Светлый фон

Все переговоры с ней через запертую дверь ведет Джабраил.

– Ты можешь не есть, ты можешь не пить, ты можешь молчать – ничего тебе не поможет…

За дверью раздается звон разбиваемой посуды. Джабраил воспринимает это как ответ Нины.

(И в дальнейшем, во время «переговоров», он воспринимает звуки, доносящиеся из-за двери, как реплики Нины.)

– Лучший жених района предлагает тебе свою руку и сердце…

Раздается сильный грохот. Товарищ Саахов вздрагивает и со вздохом тихо говорит:

– До сервиза дошла.

– Большой сервиз? – так же тихо спрашивает Джабраил.

– Двенадцать персон, девяносто шесть предметов…

За дверью Нина спокойно и методично бьет тарелку за тарелкой.

А Джабраил возмущенно продолжает:

– Совести у тебя нету!.. Ты плюешь на наши обычаи. (Бах!) Глупо! У тебя же нет другого выхода… (Бах!) Ты хочешь сказать, что тебя начнут искать? Правильно! Обратятся к родственникам. А родственники – это я.
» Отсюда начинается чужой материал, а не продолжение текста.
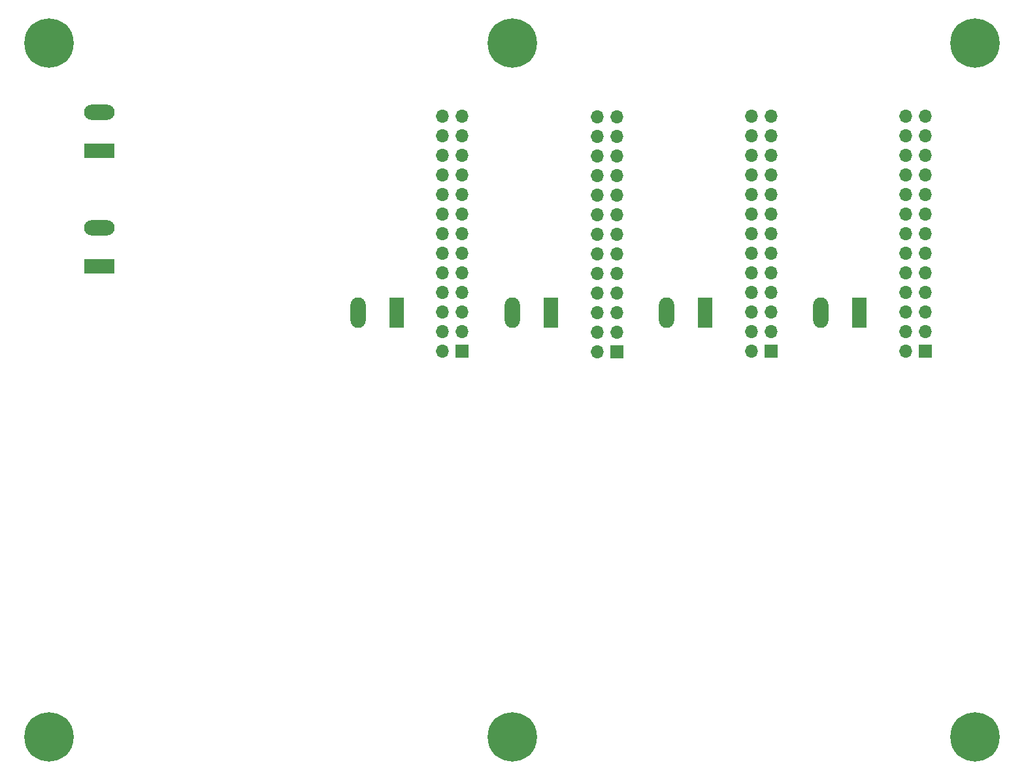
<source format=gbr>
%TF.GenerationSoftware,KiCad,Pcbnew,7.0.6-1.fc38*%
%TF.CreationDate,2023-08-16T20:18:50-04:00*%
%TF.ProjectId,atomic-pi-power-distribution,61746f6d-6963-42d7-9069-2d706f776572,rev?*%
%TF.SameCoordinates,Original*%
%TF.FileFunction,Soldermask,Bot*%
%TF.FilePolarity,Negative*%
%FSLAX46Y46*%
G04 Gerber Fmt 4.6, Leading zero omitted, Abs format (unit mm)*
G04 Created by KiCad (PCBNEW 7.0.6-1.fc38) date 2023-08-16 20:18:50*
%MOMM*%
%LPD*%
G01*
G04 APERTURE LIST*
%ADD10C,6.400000*%
%ADD11C,3.600000*%
%ADD12R,1.980000X3.960000*%
%ADD13O,1.980000X3.960000*%
%ADD14R,1.700000X1.700000*%
%ADD15O,1.700000X1.700000*%
%ADD16R,3.960000X1.980000*%
%ADD17O,3.960000X1.980000*%
G04 APERTURE END LIST*
D10*
%TO.C,H5*%
X175000000Y-55000000D03*
D11*
X175000000Y-55000000D03*
%TD*%
D10*
%TO.C,H6*%
X175000000Y-145000000D03*
D11*
X175000000Y-145000000D03*
%TD*%
D10*
%TO.C,H4*%
X115000000Y-145000000D03*
D11*
X115000000Y-145000000D03*
%TD*%
D10*
%TO.C,H3*%
X115000000Y-55000000D03*
D11*
X115000000Y-55000000D03*
%TD*%
D10*
%TO.C,H2*%
X55000000Y-145000000D03*
D11*
X55000000Y-145000000D03*
%TD*%
D10*
%TO.C,H1*%
X55000000Y-55000000D03*
D11*
X55000000Y-55000000D03*
%TD*%
D12*
%TO.C,J5*%
X160000000Y-90000000D03*
D13*
X155000000Y-90000000D03*
%TD*%
D12*
%TO.C,J7*%
X120000000Y-90000000D03*
D13*
X115000000Y-90000000D03*
%TD*%
D12*
%TO.C,J8*%
X100000000Y-90020000D03*
D13*
X95000000Y-90020000D03*
%TD*%
D14*
%TO.C,J4*%
X108540000Y-95000000D03*
D15*
X106000000Y-95000000D03*
X108540000Y-92460000D03*
X106000000Y-92460000D03*
X108540000Y-89920000D03*
X106000000Y-89920000D03*
X108540000Y-87380000D03*
X106000000Y-87380000D03*
X108540000Y-84840000D03*
X106000000Y-84840000D03*
X108540000Y-82300000D03*
X106000000Y-82300000D03*
X108540000Y-79760000D03*
X106000000Y-79760000D03*
X108540000Y-77220000D03*
X106000000Y-77220000D03*
X108540000Y-74680000D03*
X106000000Y-74680000D03*
X108540000Y-72140000D03*
X106000000Y-72140000D03*
X108540000Y-69600000D03*
X106000000Y-69600000D03*
X108540000Y-67060000D03*
X106000000Y-67060000D03*
X108540000Y-64520000D03*
X106000000Y-64520000D03*
%TD*%
%TO.C,J2*%
X146000000Y-64520000D03*
X148540000Y-64520000D03*
X146000000Y-67060000D03*
X148540000Y-67060000D03*
X146000000Y-69600000D03*
X148540000Y-69600000D03*
X146000000Y-72140000D03*
X148540000Y-72140000D03*
X146000000Y-74680000D03*
X148540000Y-74680000D03*
X146000000Y-77220000D03*
X148540000Y-77220000D03*
X146000000Y-79760000D03*
X148540000Y-79760000D03*
X146000000Y-82300000D03*
X148540000Y-82300000D03*
X146000000Y-84840000D03*
X148540000Y-84840000D03*
X146000000Y-87380000D03*
X148540000Y-87380000D03*
X146000000Y-89920000D03*
X148540000Y-89920000D03*
X146000000Y-92460000D03*
X148540000Y-92460000D03*
X146000000Y-95000000D03*
D14*
X148540000Y-95000000D03*
%TD*%
D16*
%TO.C,J10*%
X61500000Y-69000000D03*
D17*
X61500000Y-64000000D03*
%TD*%
D15*
%TO.C,J1*%
X166000000Y-64520000D03*
X168540000Y-64520000D03*
X166000000Y-67060000D03*
X168540000Y-67060000D03*
X166000000Y-69600000D03*
X168540000Y-69600000D03*
X166000000Y-72140000D03*
X168540000Y-72140000D03*
X166000000Y-74680000D03*
X168540000Y-74680000D03*
X166000000Y-77220000D03*
X168540000Y-77220000D03*
X166000000Y-79760000D03*
X168540000Y-79760000D03*
X166000000Y-82300000D03*
X168540000Y-82300000D03*
X166000000Y-84840000D03*
X168540000Y-84840000D03*
X166000000Y-87380000D03*
X168540000Y-87380000D03*
X166000000Y-89920000D03*
X168540000Y-89920000D03*
X166000000Y-92460000D03*
X168540000Y-92460000D03*
X166000000Y-95000000D03*
D14*
X168540000Y-95000000D03*
%TD*%
D12*
%TO.C,J6*%
X140000000Y-90000000D03*
D13*
X135000000Y-90000000D03*
%TD*%
D16*
%TO.C,J9*%
X61500000Y-84000000D03*
D17*
X61500000Y-79000000D03*
%TD*%
D15*
%TO.C,J3*%
X126000000Y-64600000D03*
X128540000Y-64600000D03*
X126000000Y-67140000D03*
X128540000Y-67140000D03*
X126000000Y-69680000D03*
X128540000Y-69680000D03*
X126000000Y-72220000D03*
X128540000Y-72220000D03*
X126000000Y-74760000D03*
X128540000Y-74760000D03*
X126000000Y-77300000D03*
X128540000Y-77300000D03*
X126000000Y-79840000D03*
X128540000Y-79840000D03*
X126000000Y-82380000D03*
X128540000Y-82380000D03*
X126000000Y-84920000D03*
X128540000Y-84920000D03*
X126000000Y-87460000D03*
X128540000Y-87460000D03*
X126000000Y-90000000D03*
X128540000Y-90000000D03*
X126000000Y-92540000D03*
X128540000Y-92540000D03*
X126000000Y-95080000D03*
D14*
X128540000Y-95080000D03*
%TD*%
M02*

</source>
А я скажу: она бросила институт, вышла замуж и уехала. (Бах!) Так вот я хочу сказать… (Бах!) Не перебивай, когда с тобой разговаривают! – негодует Джабраил. – В общем, так: или ты выйдешь отсюда женой товарища Саа… (он замечает предупреждающий знак начальника и тут же поправляется) ах, какого жениха, или вообще не выйдешь…

Оба напряженно прислушиваются. За дверью – неожиданная тишина.

– Вот это другое дело. Умница!.. Открой дверь! Сейчас ты познакомишься с дорогим женихом…

И вдруг, ко всеобщему удивлению, щелкает открываемый замок.

– Молодец, – говорит Джабраил.

Товарищ Саахов подтягивается, прихорашивается, чтобы предстать в лучшем, виде перед своей избранницей. Джабраил передает ему поднос с шампанским и фруктами…

– Шляпу сними! – просит он Джабраила, поскольку его руки заняты подносом. Джабраил снимает с шефа шляпу, и товарищ Саахов торжественно входит в комнату Нины.

Но тут раздается грохот, и из комнаты медленно, слегка пошатываясь, появляется товарищ Саахов. Сочные фрукты превратили его костюм в абстрактную живопись. А дверь за ним немедленно захлопывается, и снова поворачивается ключ.